What's Concatenate_And_Align.py?

In order to perform phylogenomic analysis with the results from GOOSOS, I created this helper script (Concatenate_And_Align.py) which concatenates sequences from each genome into a larger concatenated alignment of all your hits. I usually use this for ribosomal phylogenies, but in theory it could be extended to any set of HMMs.

Crucially, it also creates a partition file (partitions.nex). This is necessary if you want to use, say, edge-linked or edge-unlinked partition models in your phylogenomic analysis (e.g. in IQ-TREE), or if you want to do concordance analysis. This is a file which essentially tells your phylogenomic tree estimation software where each of your ribosomal proteins start and end; since these genes don't evolve at the exact same rate, it doesn't make sense to estimate one set of parameters and apply those parameters to your entire alignment!

Concordance analysis is especially cool, but this isn't the place to teach people about that. Take a look at the IQ-TREE documentation that talks about it: http://www.iqtree.org/doc/Concordance-Factor

Options for this script and an example command:

-outdir : The same output directory you specified when running GOOSOS.py. Concatenate_And_Align.py uses the hitstable located in this directory, as well as the fastas located in outdir/fastas.

-aln_name : The desired name of your output alignment.

-hits_threshold : A fraction between 0 and 1 delineating what portion of the genes in your alignment can be missing from a particular genome before that genome is excluded from the final alignment.

-exclude : Want to leave out a gene from your concatenated alignment? Specify its name here (the name of the relevant HMM). Comma-separated, please.

-aln_concat : Doesn't perform the filtering step (i.e., -hits_threshold is irrelevant)

-just_concat : You already have alignments (outdir/alignments/) and you just want to concatenate them.
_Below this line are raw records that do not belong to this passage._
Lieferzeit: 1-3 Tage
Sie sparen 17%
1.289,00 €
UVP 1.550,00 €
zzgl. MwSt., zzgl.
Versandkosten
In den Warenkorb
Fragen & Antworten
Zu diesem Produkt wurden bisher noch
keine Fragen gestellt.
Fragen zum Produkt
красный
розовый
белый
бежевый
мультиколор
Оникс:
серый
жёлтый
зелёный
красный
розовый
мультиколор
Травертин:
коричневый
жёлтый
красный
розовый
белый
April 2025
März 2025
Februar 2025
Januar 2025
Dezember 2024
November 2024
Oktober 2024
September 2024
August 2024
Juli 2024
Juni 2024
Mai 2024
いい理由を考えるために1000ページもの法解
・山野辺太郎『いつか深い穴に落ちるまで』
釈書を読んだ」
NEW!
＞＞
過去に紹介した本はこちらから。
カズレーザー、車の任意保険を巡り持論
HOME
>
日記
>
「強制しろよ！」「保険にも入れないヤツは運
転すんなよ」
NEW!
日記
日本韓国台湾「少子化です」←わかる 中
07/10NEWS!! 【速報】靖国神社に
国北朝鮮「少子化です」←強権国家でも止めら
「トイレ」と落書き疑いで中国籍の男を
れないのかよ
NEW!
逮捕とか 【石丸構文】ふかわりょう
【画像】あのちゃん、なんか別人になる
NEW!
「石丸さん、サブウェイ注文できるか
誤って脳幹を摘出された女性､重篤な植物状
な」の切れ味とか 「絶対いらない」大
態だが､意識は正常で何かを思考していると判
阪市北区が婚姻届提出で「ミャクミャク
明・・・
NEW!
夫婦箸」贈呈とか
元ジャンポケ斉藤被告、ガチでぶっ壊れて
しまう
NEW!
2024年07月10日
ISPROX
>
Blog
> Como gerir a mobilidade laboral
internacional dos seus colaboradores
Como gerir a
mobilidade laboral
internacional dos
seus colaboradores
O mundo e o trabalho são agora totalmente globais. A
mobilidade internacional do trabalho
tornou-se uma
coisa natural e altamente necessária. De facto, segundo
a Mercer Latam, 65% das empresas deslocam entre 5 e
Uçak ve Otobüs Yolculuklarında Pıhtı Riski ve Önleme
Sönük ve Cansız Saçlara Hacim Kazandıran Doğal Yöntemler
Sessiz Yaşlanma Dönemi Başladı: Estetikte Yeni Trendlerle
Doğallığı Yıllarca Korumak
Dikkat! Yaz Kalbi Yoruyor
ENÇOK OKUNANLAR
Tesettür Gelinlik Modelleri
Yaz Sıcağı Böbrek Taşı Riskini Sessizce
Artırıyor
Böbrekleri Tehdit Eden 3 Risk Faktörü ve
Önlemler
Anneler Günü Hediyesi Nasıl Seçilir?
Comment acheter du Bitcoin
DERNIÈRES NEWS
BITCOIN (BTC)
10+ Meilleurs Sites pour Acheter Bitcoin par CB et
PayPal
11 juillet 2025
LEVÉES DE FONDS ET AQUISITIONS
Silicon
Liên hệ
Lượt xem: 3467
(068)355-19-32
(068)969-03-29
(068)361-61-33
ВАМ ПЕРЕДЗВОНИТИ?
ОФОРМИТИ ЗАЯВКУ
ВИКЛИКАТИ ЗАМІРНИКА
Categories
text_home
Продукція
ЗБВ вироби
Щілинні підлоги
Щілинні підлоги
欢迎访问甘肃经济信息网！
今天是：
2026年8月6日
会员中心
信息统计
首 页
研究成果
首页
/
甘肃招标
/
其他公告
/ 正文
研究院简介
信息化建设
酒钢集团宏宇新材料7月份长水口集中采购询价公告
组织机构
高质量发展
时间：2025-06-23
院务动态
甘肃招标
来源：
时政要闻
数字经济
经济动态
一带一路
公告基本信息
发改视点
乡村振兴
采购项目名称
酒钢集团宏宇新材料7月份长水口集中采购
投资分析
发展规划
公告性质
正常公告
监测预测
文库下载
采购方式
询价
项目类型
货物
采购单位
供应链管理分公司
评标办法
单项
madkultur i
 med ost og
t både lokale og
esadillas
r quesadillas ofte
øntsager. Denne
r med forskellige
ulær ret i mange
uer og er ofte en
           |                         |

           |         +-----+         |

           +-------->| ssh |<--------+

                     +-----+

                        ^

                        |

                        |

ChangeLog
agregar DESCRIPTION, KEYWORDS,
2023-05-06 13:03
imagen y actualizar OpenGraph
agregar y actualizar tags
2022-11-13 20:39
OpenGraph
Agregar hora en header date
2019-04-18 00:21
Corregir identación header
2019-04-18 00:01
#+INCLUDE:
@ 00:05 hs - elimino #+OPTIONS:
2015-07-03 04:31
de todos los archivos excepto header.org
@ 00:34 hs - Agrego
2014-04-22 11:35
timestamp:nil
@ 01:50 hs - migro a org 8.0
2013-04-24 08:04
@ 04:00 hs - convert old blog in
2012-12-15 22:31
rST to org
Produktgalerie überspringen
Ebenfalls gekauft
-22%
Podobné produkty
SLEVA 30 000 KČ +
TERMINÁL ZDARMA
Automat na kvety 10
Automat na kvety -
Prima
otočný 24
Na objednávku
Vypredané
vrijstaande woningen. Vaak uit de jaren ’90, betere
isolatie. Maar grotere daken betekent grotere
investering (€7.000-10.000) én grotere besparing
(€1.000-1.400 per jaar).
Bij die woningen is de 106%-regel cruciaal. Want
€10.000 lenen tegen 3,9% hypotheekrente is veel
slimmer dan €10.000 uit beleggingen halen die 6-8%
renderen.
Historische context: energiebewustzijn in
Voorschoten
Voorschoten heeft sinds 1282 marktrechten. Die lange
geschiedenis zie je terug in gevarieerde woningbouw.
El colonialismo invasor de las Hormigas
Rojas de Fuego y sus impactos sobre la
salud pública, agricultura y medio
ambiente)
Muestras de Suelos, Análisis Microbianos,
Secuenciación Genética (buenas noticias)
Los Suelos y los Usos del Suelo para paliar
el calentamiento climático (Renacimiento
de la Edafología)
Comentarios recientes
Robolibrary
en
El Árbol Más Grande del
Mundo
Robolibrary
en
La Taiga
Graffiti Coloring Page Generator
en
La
Doesn't filter.

-inaccurate : Uses less accurate parameters for MAFFT to speed up alignments.

-threads : Number of threads to use.

What are the dependencies?

Well, python obviously. I recommend using pip to install all this (which can be itself used through Anaconda/Miniconda).

The packages you will need to install (using a variant of the command 'pip install [PACKAGE]') are:

• pathos (Enables multithreading)
• Biopython
• Pandas
• Argparse
• Mafft (If you want to align sequences)

Everything else should come standard with your install of python.

Wow! Cool! I want to use this in my paper!

Sick yo, but please cite this repository. I'll be putting the GPL license on it in a little bit once I actually get the thing running.